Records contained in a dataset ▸
---+---

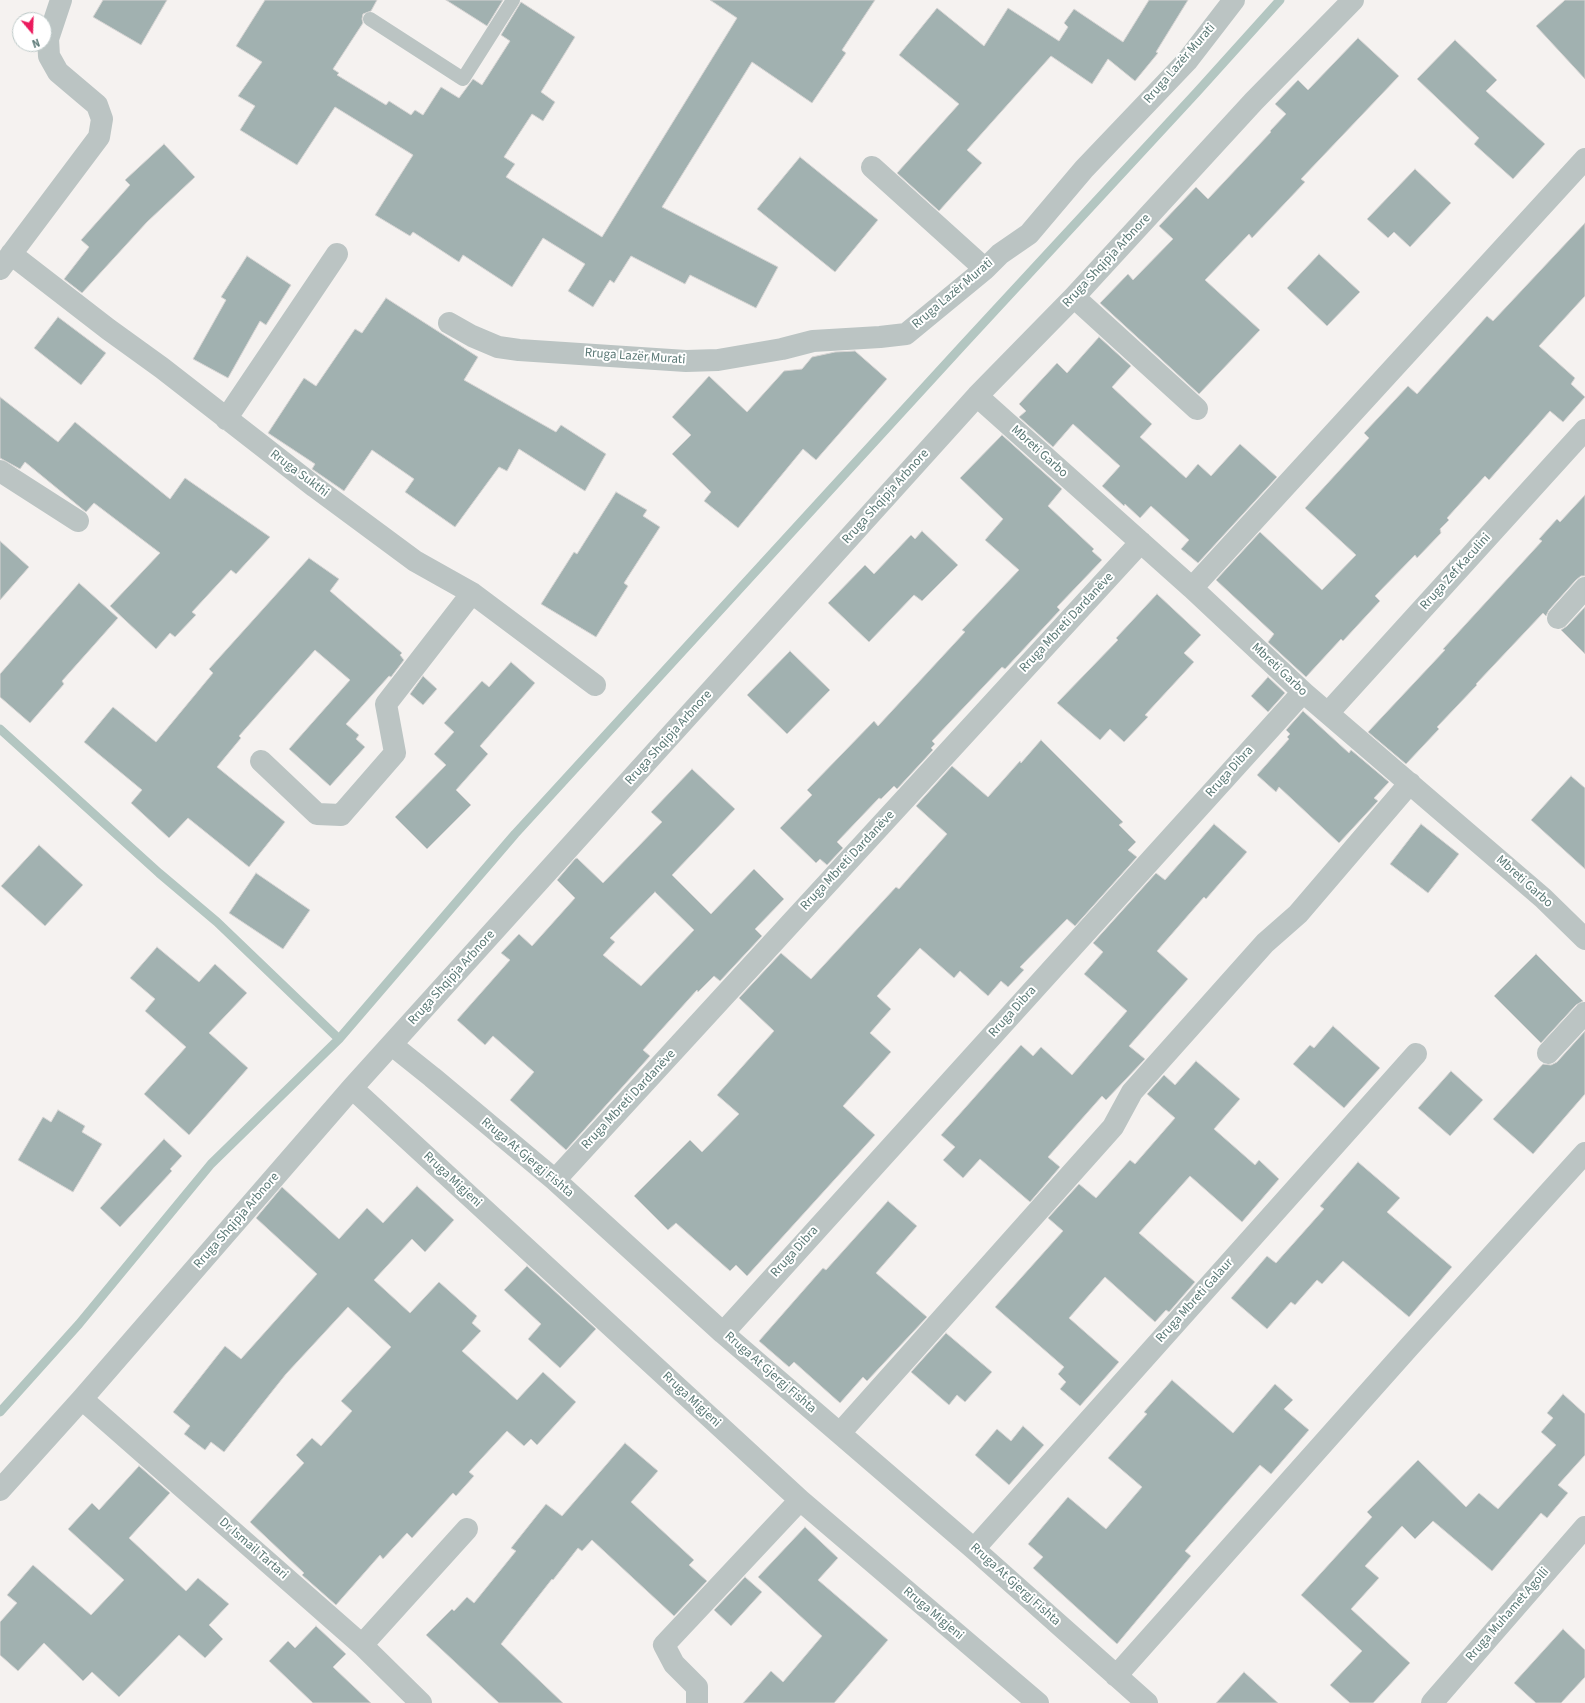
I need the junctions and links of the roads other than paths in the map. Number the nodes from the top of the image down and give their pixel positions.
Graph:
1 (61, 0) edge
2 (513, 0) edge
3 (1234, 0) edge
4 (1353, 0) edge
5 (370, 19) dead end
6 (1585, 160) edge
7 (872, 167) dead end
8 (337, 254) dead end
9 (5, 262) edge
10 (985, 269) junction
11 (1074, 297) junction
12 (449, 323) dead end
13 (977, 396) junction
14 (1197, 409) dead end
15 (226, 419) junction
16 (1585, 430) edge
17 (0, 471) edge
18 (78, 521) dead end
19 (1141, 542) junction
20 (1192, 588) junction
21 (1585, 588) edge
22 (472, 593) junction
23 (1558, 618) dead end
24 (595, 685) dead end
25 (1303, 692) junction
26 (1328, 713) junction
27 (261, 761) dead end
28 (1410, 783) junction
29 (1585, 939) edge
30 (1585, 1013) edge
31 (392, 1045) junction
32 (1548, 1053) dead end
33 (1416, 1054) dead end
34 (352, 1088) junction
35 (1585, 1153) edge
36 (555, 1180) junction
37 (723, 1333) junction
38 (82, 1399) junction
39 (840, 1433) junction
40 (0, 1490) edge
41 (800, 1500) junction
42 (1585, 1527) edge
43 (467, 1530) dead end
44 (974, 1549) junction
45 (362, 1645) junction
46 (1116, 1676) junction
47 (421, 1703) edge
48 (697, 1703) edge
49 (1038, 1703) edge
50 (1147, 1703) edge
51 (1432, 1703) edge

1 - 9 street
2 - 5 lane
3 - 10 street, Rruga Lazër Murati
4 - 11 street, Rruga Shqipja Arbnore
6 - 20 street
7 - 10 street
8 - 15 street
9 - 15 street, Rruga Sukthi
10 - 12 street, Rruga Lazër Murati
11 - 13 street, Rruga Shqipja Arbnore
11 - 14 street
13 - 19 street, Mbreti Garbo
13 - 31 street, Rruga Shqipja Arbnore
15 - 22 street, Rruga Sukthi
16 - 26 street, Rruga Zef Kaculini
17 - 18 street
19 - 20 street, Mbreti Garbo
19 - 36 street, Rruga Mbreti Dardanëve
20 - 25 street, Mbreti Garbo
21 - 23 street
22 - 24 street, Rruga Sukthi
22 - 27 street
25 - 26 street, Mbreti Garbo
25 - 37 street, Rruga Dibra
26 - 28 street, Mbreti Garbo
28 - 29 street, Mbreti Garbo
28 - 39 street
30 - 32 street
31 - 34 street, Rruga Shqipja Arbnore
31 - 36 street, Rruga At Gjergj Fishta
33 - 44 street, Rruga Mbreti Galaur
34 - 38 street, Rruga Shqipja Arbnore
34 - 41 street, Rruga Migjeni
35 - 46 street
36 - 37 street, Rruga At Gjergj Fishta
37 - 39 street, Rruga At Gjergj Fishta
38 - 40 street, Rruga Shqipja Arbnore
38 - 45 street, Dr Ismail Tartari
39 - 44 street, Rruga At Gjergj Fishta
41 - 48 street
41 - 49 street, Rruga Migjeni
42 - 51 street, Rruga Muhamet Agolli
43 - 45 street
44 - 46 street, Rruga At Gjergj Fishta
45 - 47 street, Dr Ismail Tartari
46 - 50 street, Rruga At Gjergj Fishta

---+---

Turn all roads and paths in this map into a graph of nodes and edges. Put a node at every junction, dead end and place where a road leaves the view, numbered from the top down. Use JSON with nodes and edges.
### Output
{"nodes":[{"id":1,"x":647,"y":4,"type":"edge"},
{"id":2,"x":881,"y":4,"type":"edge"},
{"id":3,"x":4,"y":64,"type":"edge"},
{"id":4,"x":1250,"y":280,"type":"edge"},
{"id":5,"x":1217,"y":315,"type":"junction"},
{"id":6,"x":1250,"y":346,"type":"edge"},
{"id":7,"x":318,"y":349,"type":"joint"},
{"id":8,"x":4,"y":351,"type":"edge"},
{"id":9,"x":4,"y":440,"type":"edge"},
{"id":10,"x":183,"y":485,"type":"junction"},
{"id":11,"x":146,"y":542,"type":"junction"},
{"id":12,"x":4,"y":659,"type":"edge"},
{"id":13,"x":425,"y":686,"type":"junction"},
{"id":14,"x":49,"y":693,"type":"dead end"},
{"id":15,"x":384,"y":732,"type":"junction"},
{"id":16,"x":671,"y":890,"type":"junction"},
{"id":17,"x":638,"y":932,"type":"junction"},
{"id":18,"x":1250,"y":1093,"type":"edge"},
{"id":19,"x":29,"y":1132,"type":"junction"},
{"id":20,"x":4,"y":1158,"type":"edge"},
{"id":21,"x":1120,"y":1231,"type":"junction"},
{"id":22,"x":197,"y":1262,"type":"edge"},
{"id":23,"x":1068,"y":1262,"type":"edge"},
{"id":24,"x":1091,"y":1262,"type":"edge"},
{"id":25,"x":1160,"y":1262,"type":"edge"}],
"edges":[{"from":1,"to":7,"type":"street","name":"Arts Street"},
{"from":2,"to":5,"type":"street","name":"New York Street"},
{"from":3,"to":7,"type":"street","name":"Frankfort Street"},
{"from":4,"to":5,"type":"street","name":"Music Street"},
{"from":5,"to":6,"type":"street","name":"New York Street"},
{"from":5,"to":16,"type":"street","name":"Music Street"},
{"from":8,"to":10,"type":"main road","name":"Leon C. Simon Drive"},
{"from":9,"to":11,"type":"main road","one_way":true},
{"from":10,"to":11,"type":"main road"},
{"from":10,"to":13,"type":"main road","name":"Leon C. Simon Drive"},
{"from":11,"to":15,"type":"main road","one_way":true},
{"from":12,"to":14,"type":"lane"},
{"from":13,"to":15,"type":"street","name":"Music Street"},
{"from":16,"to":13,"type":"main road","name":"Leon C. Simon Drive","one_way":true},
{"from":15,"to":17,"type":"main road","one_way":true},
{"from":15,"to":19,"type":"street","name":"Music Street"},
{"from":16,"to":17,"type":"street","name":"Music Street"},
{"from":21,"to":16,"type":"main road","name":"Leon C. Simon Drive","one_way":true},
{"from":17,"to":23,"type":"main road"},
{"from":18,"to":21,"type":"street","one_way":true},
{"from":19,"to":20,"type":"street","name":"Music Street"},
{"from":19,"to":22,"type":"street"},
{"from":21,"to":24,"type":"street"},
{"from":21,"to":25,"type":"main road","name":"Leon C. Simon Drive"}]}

---+---

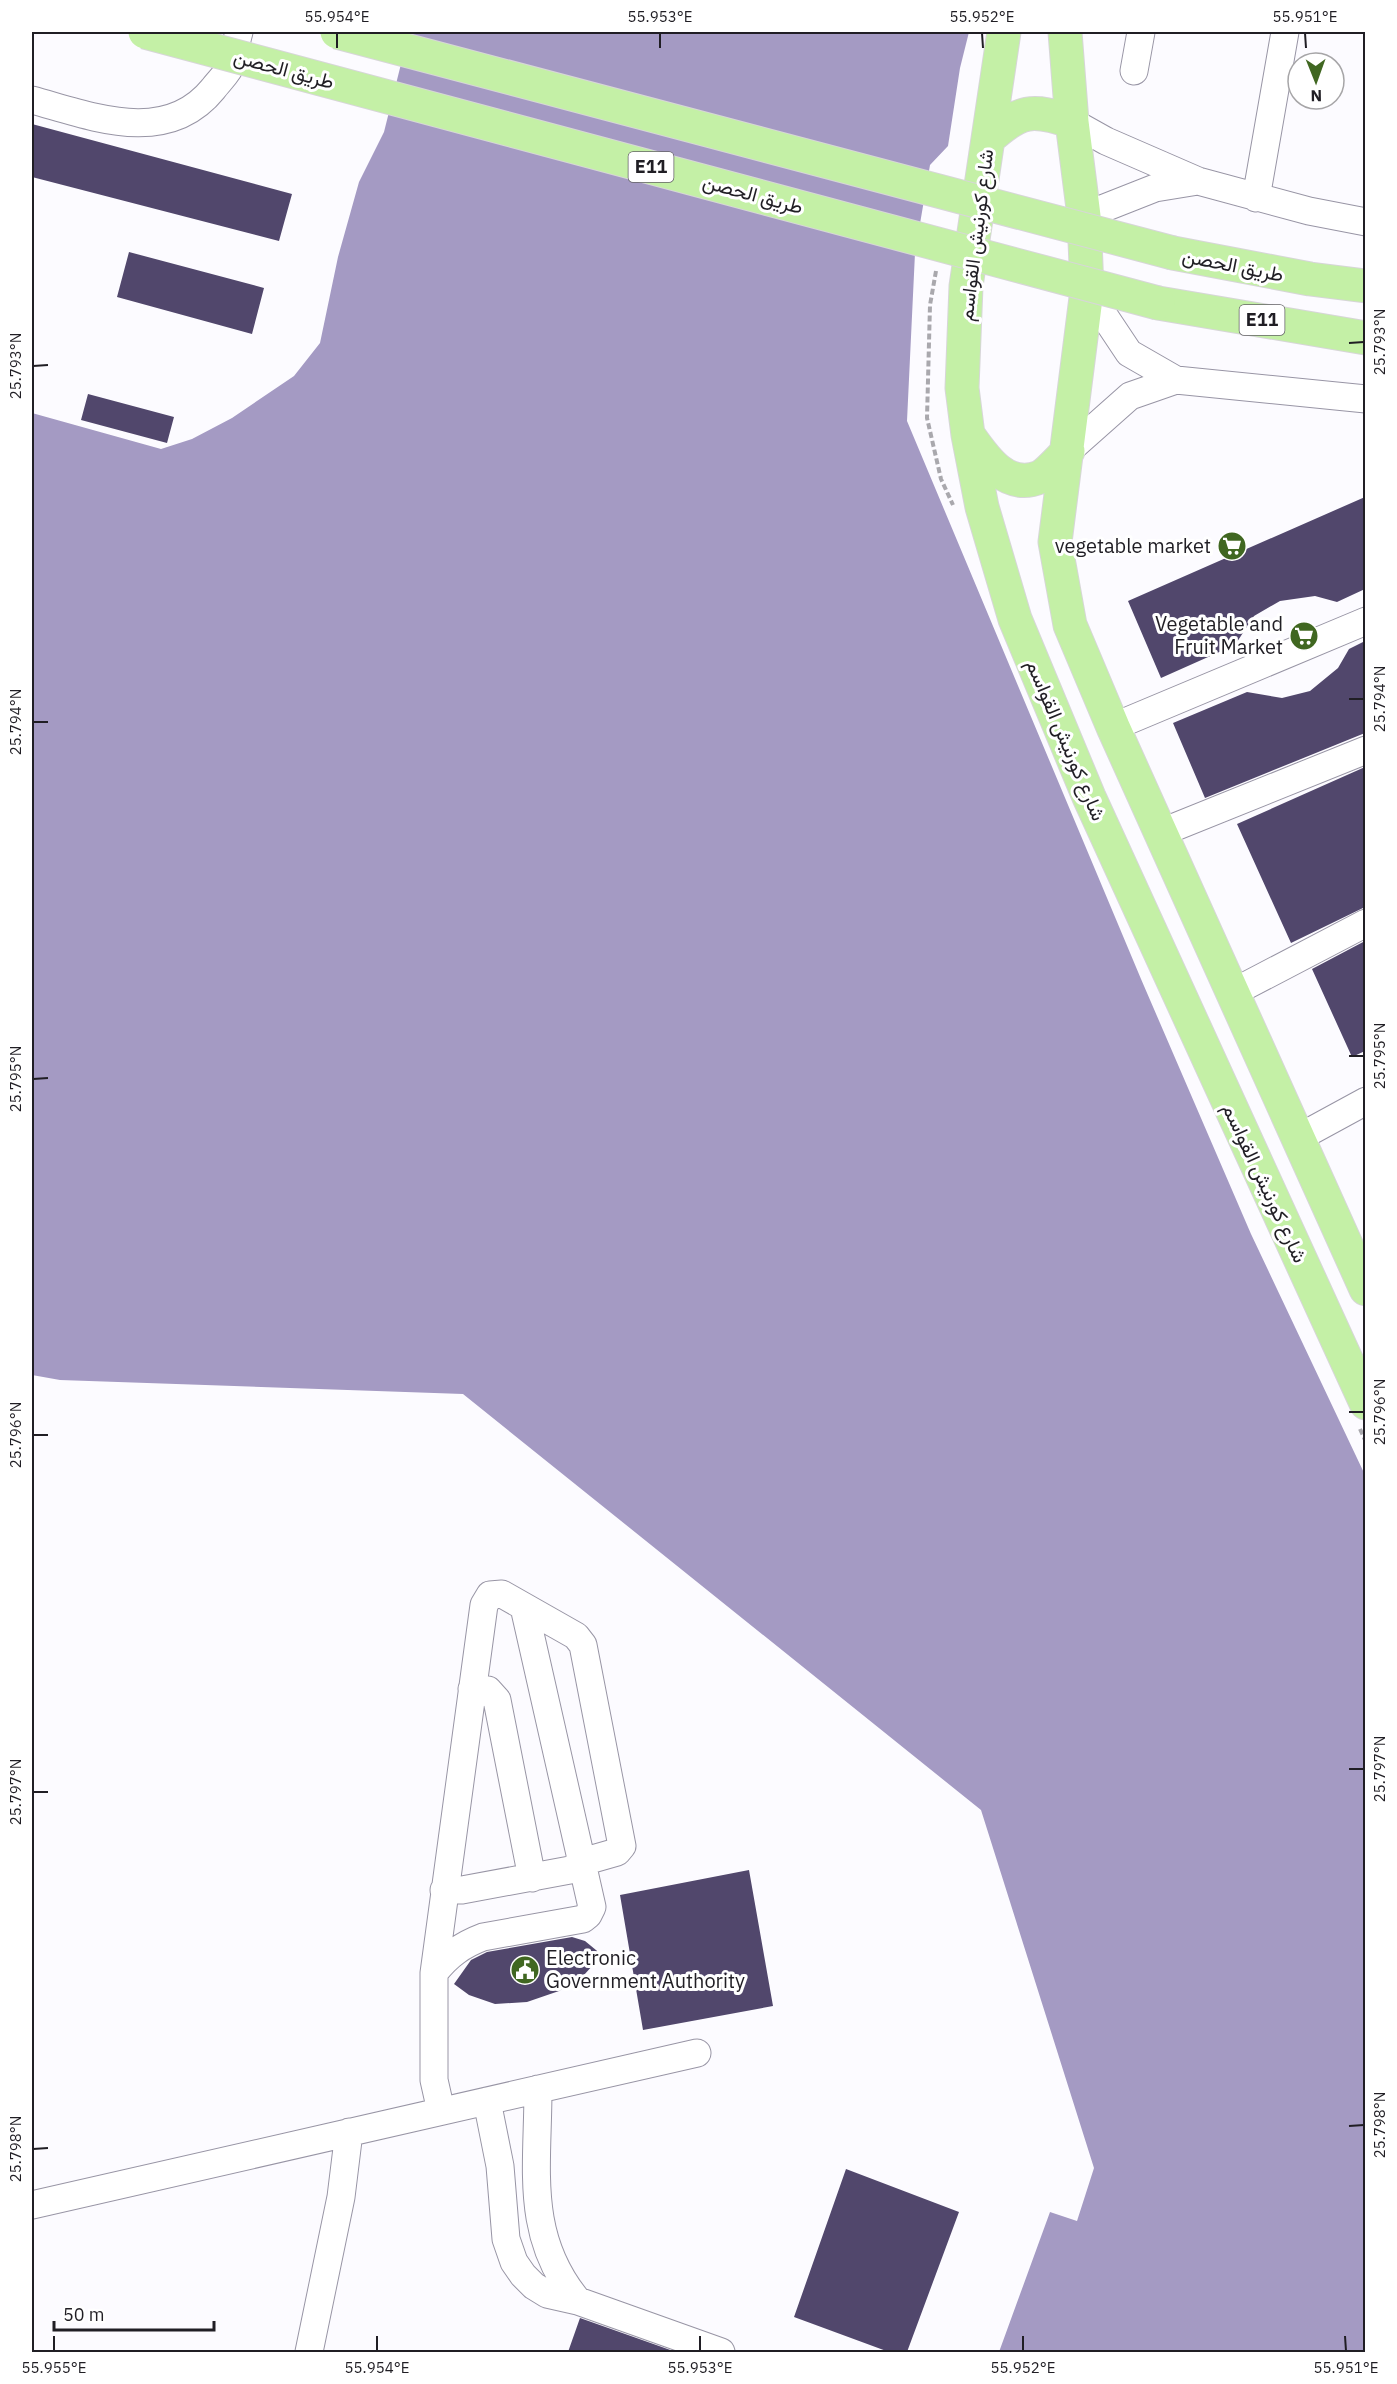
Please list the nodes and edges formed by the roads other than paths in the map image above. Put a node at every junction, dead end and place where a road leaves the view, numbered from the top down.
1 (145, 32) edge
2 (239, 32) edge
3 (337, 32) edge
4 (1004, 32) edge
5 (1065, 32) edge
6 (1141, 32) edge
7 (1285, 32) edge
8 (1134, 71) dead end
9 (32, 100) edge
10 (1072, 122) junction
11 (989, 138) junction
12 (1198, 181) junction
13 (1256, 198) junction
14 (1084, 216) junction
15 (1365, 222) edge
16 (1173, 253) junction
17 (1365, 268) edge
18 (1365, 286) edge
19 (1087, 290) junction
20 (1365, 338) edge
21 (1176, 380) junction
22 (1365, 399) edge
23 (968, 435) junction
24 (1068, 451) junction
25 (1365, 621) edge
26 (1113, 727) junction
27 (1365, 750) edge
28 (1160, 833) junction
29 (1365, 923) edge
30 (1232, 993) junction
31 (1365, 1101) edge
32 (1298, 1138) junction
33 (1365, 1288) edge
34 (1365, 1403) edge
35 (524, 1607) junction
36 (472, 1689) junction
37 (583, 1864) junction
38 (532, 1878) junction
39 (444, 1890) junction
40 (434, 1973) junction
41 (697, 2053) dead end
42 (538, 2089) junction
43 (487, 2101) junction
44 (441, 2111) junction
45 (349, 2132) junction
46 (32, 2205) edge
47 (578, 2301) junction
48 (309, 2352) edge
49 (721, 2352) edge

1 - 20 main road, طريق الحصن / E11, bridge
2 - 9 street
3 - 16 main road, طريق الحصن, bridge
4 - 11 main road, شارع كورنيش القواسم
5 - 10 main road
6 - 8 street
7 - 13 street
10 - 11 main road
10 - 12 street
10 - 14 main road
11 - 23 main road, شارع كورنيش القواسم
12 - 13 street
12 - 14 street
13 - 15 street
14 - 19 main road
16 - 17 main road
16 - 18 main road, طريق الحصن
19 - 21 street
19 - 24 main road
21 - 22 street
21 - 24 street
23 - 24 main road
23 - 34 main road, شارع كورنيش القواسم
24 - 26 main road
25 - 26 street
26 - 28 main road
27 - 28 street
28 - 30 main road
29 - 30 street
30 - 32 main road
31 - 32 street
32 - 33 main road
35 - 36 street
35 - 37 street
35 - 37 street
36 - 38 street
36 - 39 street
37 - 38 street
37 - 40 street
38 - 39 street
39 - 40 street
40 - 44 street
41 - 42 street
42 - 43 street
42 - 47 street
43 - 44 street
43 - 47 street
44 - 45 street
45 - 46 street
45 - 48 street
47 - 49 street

---+---

WHAT IS REQUIRED ▸ Using the records, report how many lines contain the word "Tartari", adding no other text.

FINAL ANSWER ▸ 2